Identification of the reaction end product. Standard AVN was prepared and purified by the method of Bennett et al. (2) with modifications. A. parasiticus ATCC 56774 accumulates AVN and was used to produce this AF pathway intermediate (2). The culture conditions were the same as described above for NA purification. Orange-colored mycelia (210 g [wet weight]) were collected by filtration and extracted with acetone until colorless. Water was added (30%, vol/vol) to the combined acetone extracts, the solution was washed with hexane (1:1 ratio), and the orange pigments were extracted from the acetone phase with chloroform (1:1 ratio). The chloroform extract was concentrated to 5 ml at room temperature and the AVN was purified by preparative TLC (HPK silica gel 60 Å [20 by 20 cm]; Whatman, Inc.) with chloroform-acetone (9:1) as the developing system. AVN (as a yellow-brown-colored spot) was scraped from the TLC with a razor blade and extracted with a small volume of chloroform.

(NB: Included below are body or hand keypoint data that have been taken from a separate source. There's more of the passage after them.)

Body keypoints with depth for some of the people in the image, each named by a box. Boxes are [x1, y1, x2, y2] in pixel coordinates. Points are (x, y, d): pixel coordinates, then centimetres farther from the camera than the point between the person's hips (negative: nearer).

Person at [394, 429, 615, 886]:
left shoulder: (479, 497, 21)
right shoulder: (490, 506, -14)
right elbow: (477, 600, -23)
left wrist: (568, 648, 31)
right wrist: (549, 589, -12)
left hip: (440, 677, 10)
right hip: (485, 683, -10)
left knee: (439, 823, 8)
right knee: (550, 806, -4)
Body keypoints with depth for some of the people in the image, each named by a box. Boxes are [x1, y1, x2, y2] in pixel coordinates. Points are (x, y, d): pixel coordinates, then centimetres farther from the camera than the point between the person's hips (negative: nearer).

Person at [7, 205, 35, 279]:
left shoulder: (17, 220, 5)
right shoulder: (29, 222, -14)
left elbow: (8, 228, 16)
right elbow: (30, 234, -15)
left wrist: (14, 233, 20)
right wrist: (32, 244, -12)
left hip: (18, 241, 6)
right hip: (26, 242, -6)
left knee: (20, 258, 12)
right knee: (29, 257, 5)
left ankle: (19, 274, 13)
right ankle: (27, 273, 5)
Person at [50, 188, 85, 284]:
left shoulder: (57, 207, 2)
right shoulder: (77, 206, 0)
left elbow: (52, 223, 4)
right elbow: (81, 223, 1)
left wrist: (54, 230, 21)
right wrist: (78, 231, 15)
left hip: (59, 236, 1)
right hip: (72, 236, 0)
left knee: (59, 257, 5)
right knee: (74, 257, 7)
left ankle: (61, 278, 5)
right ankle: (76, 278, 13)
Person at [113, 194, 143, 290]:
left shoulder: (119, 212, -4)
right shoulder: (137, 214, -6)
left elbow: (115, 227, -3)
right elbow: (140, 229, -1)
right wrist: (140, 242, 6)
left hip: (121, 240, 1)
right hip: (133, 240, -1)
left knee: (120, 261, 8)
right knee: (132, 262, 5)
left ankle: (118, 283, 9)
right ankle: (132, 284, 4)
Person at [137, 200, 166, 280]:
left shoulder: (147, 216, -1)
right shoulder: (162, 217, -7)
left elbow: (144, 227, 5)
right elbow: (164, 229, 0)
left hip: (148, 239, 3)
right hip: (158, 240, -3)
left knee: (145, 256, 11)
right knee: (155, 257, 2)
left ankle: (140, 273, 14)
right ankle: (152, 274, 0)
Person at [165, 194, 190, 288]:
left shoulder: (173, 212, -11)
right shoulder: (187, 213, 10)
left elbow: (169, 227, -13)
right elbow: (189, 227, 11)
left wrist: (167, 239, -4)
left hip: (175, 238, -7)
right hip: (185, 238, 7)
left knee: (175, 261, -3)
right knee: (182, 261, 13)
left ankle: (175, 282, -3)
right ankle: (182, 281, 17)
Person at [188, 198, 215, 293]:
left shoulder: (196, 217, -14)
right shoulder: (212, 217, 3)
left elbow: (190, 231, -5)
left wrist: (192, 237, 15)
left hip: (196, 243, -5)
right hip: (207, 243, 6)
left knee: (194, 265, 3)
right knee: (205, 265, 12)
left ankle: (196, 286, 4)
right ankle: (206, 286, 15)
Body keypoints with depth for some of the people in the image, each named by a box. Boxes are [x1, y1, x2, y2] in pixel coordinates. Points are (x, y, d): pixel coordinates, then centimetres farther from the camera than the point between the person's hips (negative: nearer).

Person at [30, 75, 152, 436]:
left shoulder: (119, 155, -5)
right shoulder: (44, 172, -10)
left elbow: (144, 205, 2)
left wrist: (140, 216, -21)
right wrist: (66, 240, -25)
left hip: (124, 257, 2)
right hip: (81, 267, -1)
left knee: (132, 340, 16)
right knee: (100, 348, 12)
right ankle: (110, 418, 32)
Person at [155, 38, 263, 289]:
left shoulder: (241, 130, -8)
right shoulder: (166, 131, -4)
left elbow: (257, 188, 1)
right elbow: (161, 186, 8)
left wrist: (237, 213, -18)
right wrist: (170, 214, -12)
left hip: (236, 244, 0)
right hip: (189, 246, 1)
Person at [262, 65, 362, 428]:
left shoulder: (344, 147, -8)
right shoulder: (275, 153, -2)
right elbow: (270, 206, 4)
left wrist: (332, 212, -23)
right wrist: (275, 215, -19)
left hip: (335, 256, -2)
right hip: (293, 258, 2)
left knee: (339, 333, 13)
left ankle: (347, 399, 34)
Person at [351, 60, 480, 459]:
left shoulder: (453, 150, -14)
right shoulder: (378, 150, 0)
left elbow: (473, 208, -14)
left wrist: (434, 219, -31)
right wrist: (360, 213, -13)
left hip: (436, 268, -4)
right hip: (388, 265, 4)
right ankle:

Discussion. Recombinant Nor-1c catalyzed the conversion of the 1' keto group of NA to the 1' hydroxyl group of AVN in the presence of NADPH, confirming that the protein is an NADPH-dependent NA ketoreductase (alcohol dehydrogenase) in vitro. In previous studies, disruption of nor-1 resulted in the accumulation of NA; complementation of a nor-1 mutant restored AF synthesis (13). These data support the hypothesis that native Nor-1 catalyzes the conversion of NA to AVN in A. parasiticus. Although it is clear that another enzyme can bypass the Nor-1-catalyzed step, the gene encoding this activity has not been identified. Cloning of this gene or purification of the enzyme activity should allow us to define more clearly the potential pathways for the conversion of NA to aflatoxin B₁ in the fungus.